If he has a submental abscess, drain it through a small midline transverse incision under his chin.

If the abscess is under the body of his mandible, drain it through a horizontal incision 1 to 2 cm below the lower border of his mandible, taking care to avoid the mandibular branch of his facial nerve and his facial vessels. Push sinus forceps towards the lingual side of his mandible to drain the pus there.

If the abscess points external to his buccinator, drain it through a small incision over the swelling.

DRAINS. Stitch a corrugated or tubular rubber or plastic drain into the wound for 2 to 5 days, or leave it open with its edges separated by gauze.

PERIODONTAL ABSCESS. If you cannot refer him for a conservative operation, pull out his tooth (26.3).

PERICORONAL INFECTION (infected ''wisdom tooth'). See Section 26.4.

POSTOPERATIVELY, after you have incised any intraoral abscess, give him hot mouth washes to help the incision stay open as long as is necessary.

DIFFICULTIES. [f41]If he CANNOT OPEN HIS MOUTH to let you get at the abscess, he probably still has cellulitis, and his abscess is not yet fit for incision. So continue antibiotics and try again later.

Fig. 5-7a DRAINING A PAROTID ABSCESS. A, the anatomy of the parotid gland.
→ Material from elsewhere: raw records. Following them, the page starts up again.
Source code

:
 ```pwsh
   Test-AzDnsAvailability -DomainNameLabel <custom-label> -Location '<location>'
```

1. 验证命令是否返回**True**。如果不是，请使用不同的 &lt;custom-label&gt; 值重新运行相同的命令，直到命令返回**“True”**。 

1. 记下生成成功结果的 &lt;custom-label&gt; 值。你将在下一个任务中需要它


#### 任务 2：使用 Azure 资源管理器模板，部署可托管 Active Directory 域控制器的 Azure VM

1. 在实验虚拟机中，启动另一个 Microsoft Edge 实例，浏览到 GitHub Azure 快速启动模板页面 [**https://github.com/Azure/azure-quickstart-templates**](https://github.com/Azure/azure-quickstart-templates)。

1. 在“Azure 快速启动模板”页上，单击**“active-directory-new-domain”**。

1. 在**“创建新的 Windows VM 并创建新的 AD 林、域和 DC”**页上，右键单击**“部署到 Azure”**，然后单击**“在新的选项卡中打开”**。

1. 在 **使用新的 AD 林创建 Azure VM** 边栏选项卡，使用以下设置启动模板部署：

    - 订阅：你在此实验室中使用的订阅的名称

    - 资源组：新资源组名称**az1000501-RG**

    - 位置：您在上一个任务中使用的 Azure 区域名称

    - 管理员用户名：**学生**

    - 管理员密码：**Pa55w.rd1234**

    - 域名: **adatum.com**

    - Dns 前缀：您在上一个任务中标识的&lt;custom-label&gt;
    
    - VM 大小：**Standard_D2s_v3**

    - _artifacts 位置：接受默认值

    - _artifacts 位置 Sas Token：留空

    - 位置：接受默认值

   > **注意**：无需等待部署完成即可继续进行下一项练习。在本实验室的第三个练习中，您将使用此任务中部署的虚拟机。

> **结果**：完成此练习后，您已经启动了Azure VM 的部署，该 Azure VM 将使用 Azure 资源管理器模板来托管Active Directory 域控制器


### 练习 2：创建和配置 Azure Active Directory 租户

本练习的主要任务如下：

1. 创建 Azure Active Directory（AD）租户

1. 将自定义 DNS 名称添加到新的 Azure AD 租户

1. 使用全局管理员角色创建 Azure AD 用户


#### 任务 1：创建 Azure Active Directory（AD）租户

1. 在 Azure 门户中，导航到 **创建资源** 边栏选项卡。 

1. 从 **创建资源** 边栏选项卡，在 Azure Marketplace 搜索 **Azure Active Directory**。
A patient's facial nerve enters the substance of his parotid so that, if you only incise his skin and subcutaneous tissue superficial to the gland when you reflect the flap, you will not injure it. Note that it extends well down into his neck. Incise where his pinna meets the skin of his face and neck and continue on in a skin crease. B, turn back the flap and incise radially to avoid the branches of his facial nerve.

1, the parotid gland. 2, the parotid duct. 3, the border of the mandible. 4, the facial artery crossing the mandible about 3 cm anterior to its angle. 5, the facial vein. 6, the incision. 7, the facial nerve.